Taxpayers will get a fair hearing?

2014-04-13 15:00

The inception of a Tax Ombud means disputes won’t have to go through Sars

Taxpayers generally have the odds stacked against them when it comes to disputes with the SA Revenue Service (Sars).

Because of wide-ranging powers given to it under the Tax Administration Act, Sars is able to request information about taxpayers from third parties, search and seize relevant items from your home or office, and even demand that a third party such as a bank or employer pay your outstanding taxes.

If a taxpayer was at loggerheads with Sars, the only recourse was to take the matter to court, which would mean incurring legal fees.

It is hoped that with the recent launch of the SA Tax Ombud, taxpayers will finally have an independent body that can provide recourse should a taxpayer feel they have been unfairly treated.

On Monday, the SA Tax Office was officially launched, with retired Judge Bernard Ngoepe acting as the Tax Ombud.

The ideals of the Tax Ombud’s office are indeed noble – it intends to be a simple and affordable resolution channel for taxpayers who have legitimate complaints against Sars.

The Tax Ombud’s office will be able to review a complaint and, if necessary, resolve it through mediation or conciliation with specific Sars officials who have been identified to engage with the ombud’s office.

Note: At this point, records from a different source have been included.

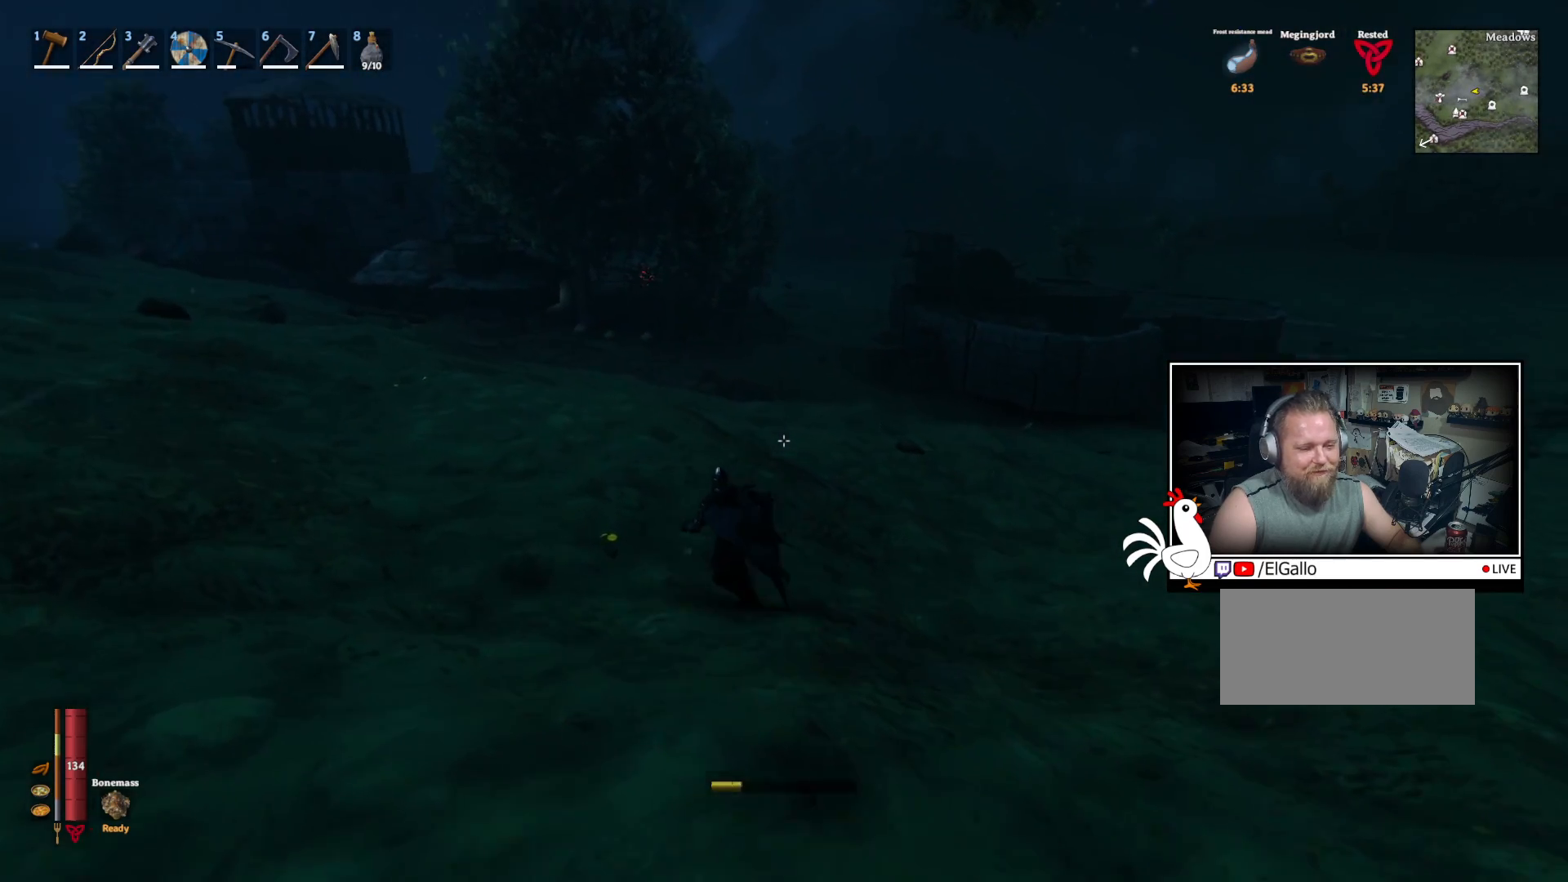
{"keys": ["a", "shift", "w"], "mouse": [], "events": []}
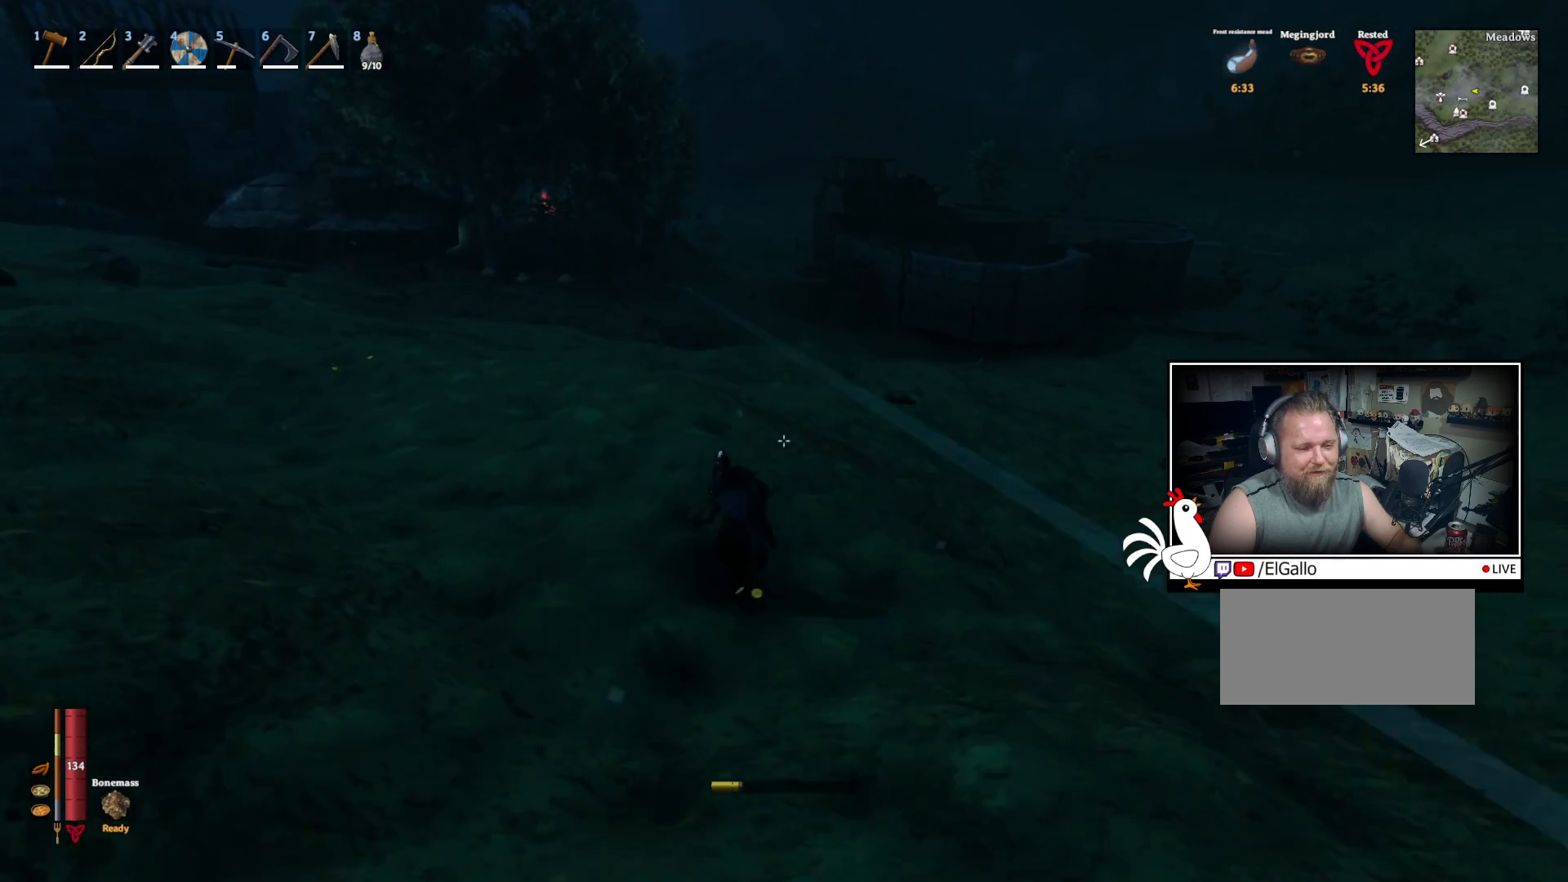
{"keys": ["a", "shift", "w"], "mouse": [], "events": []}
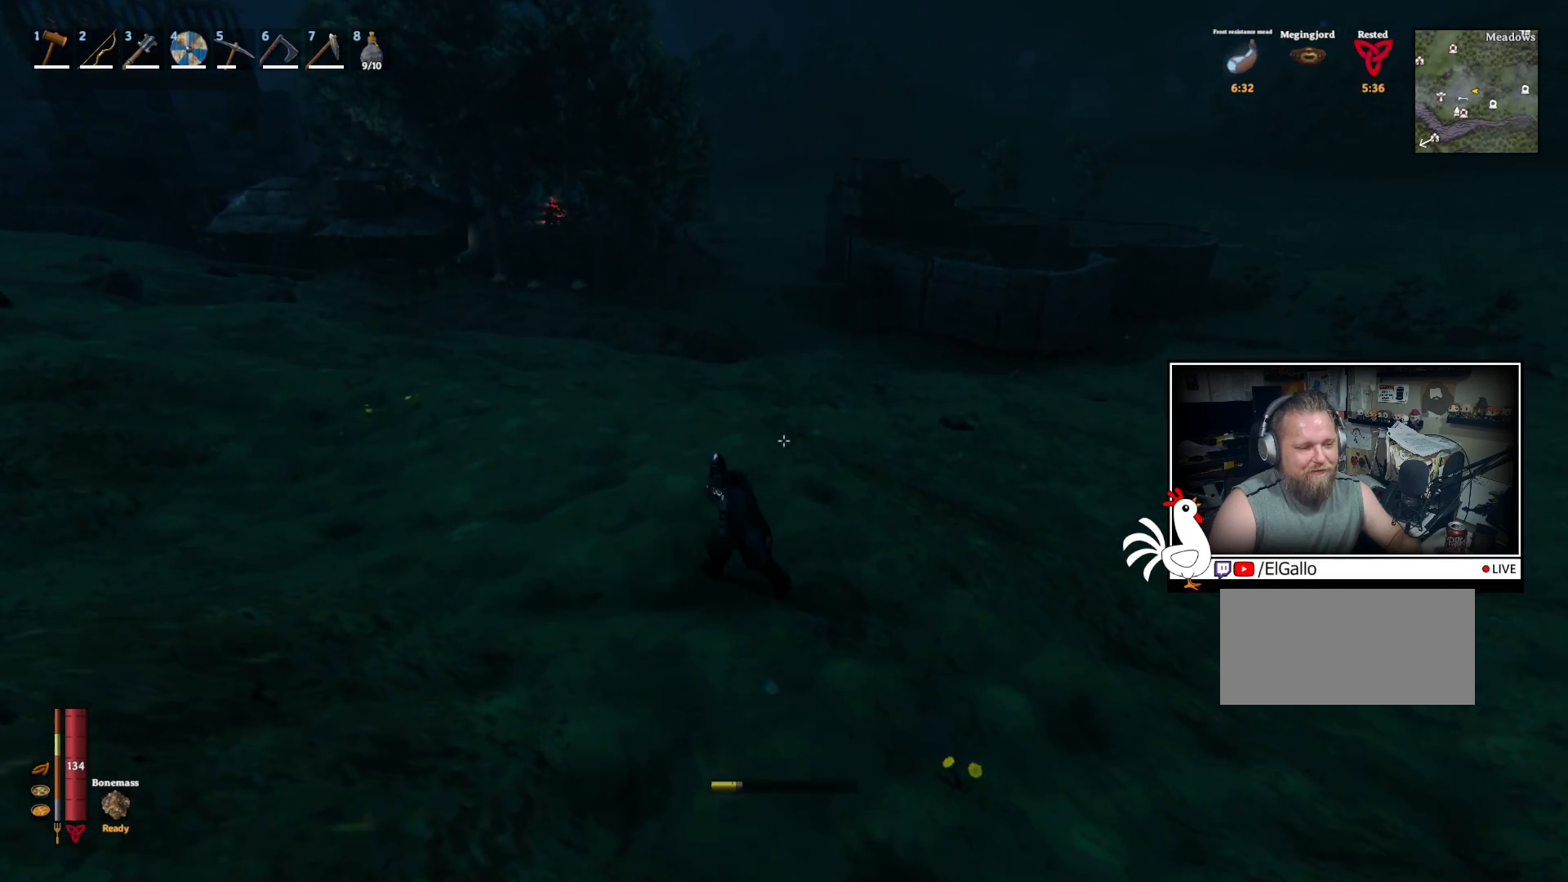
{"keys": ["a", "shift", "w"], "mouse": [], "events": []}
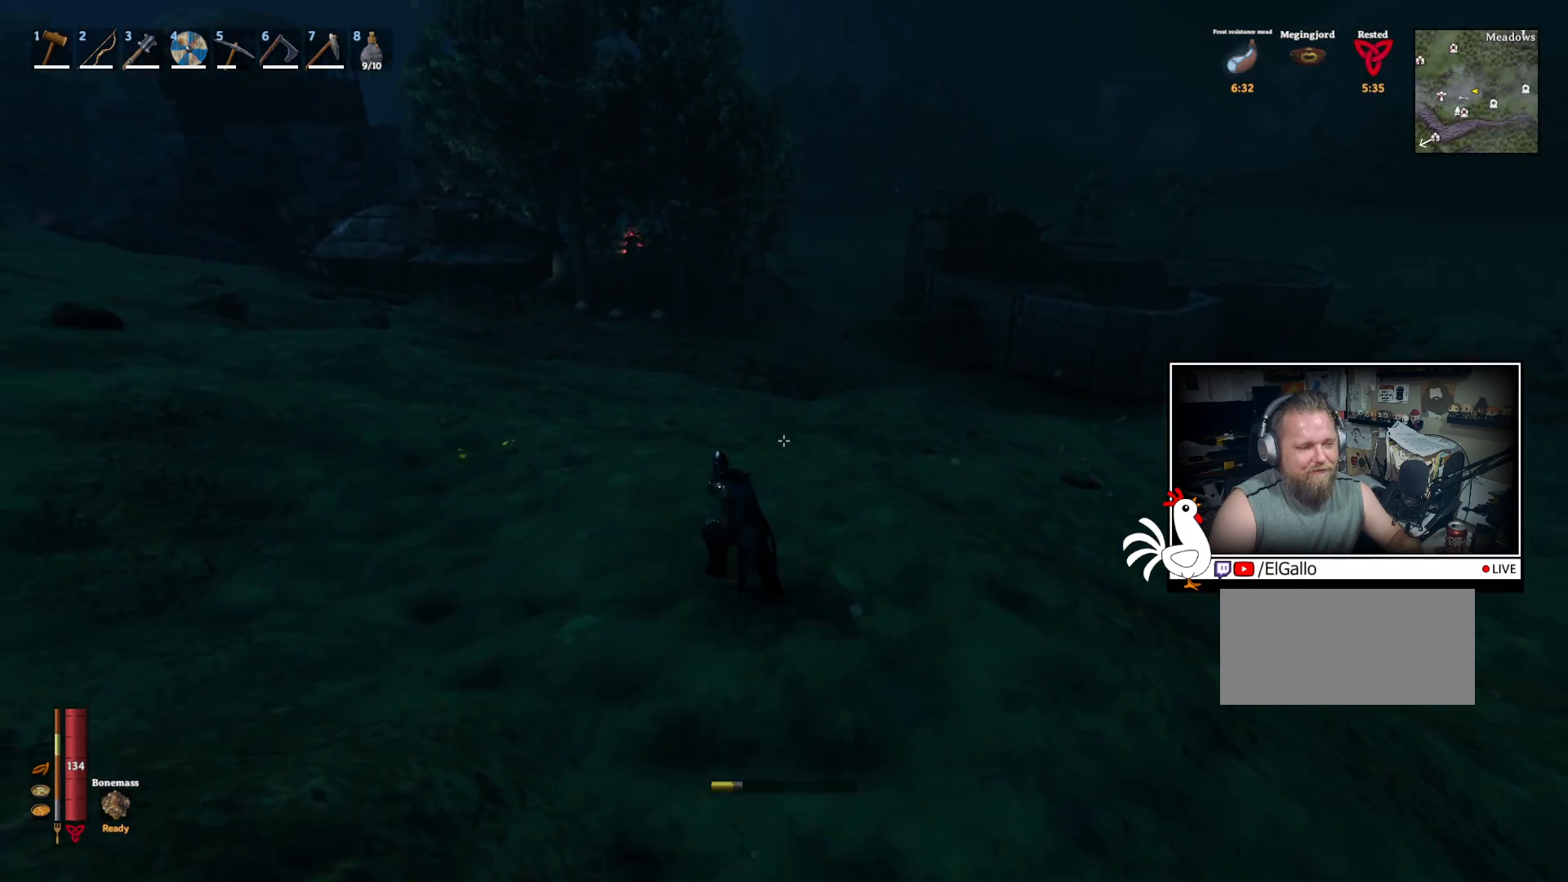
{"keys": ["shift", "w"], "mouse": [], "events": [[183, "a", "up"]]}
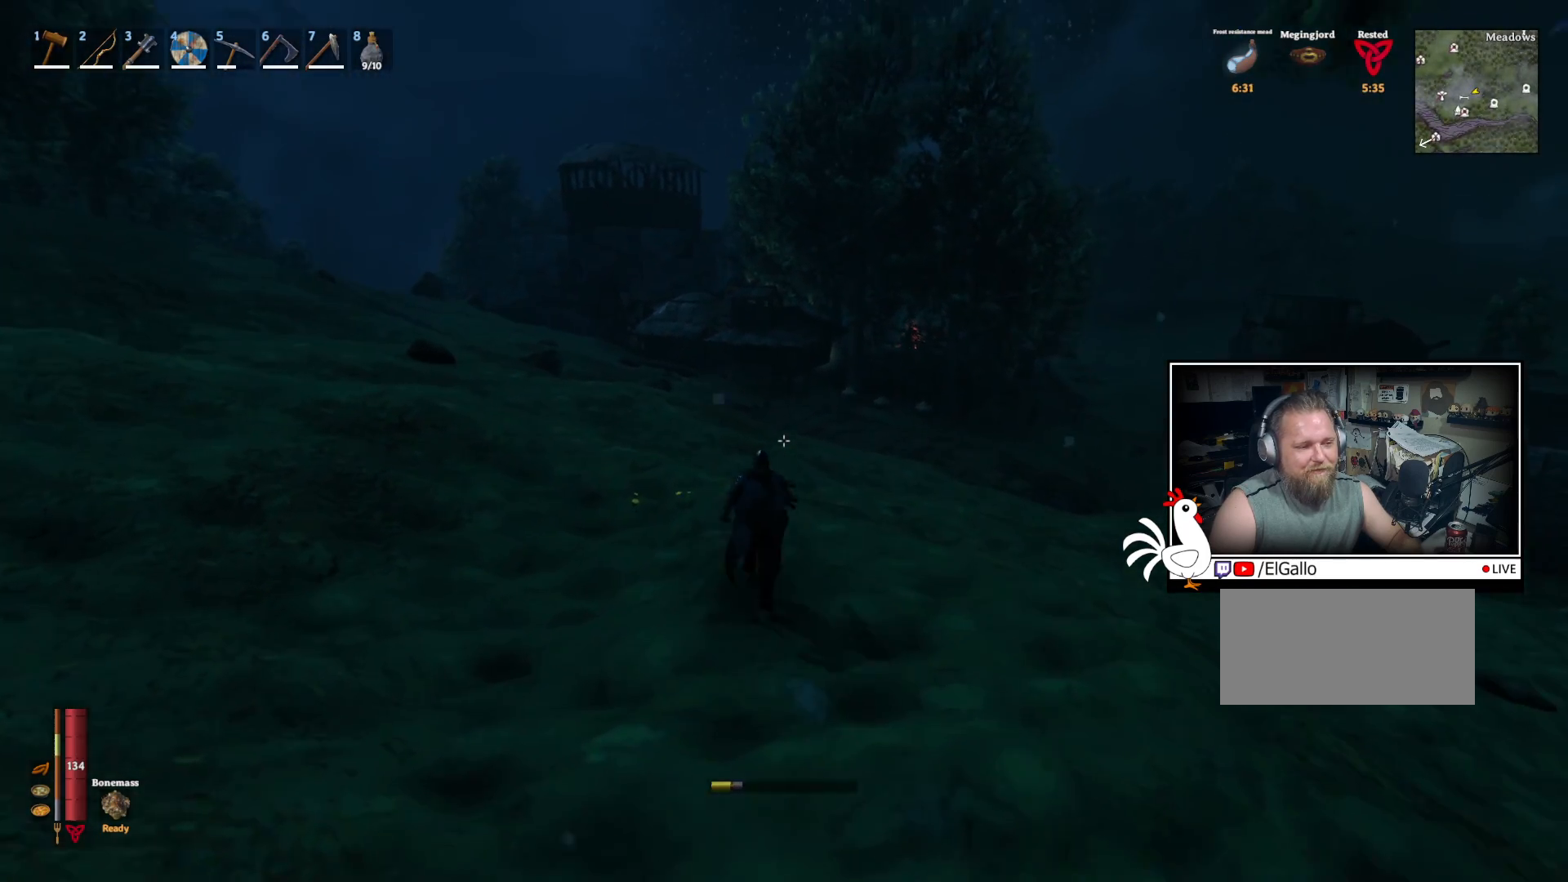
{"keys": ["shift", "w"], "mouse": [], "events": []}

These complaints may be in relation to administrative issues, poor service or the failure by Sars to observe a taxpayer’s rights.

But the Tax Ombud will not deal with any legislative or tax policy issues.

You could not, for example, go to the ombud to complain about the rate of VAT or to dispute the extended powers of Sars under the Tax Administration Act.

The ombud will also not be able to rule on any tax issue that is already before the courts.

To deal with the possibility of the ombud getting inundated with complaints, the Treasury has made it clear the ombud may only review a complaint after a taxpayer has exhausted Sars’ internal complaints resolution mechanisms.

According to the Treasury, “direct access to the Tax Ombud will only be allowed if there are compelling circumstances for doing so”.

The role of the Ombud is not only to resolve complaints but also to provide information that is easily accessible and understandable.

Ngoepe says one of the key challenges of the Tax Ombud will be to ensure “the office treats the taxpayer public with utmost dignity and respect, and provides an open, accountable and timely service. It also renders well-reasoned decisions in respect of actions taken by it.”

While the intention of the ombud is noble, we wait to see how it works in practice.

Public ombud offices are often understaffed in comparison with the number of complaints, something that is already noticeable in the National Consumer Commission’s underperformance.

The Tax Ombud’s office draws on comparable institutions in Canada and the UK, and operates independently of Sars.

The public has been assured that it “also treats with strict confidence the communication between it and the taxpayer”.

Tax Ombud contact details

Phone: 0800?662?837

Fax: 012?452?5013


Word of mouth

Pravin weighs in

“We owe a debt of gratitude to the millions of taxpayers in our country who have provided the state with the means to fund its programmes which, in a virtuous cycle, will stimulate growth, job creation and generate higher future revenue. We owe them our deep gratitude and a commitment to spend this money wisely, honestly and efficiently. But also we owe to these taxpayers a tax system that treats them fairly.”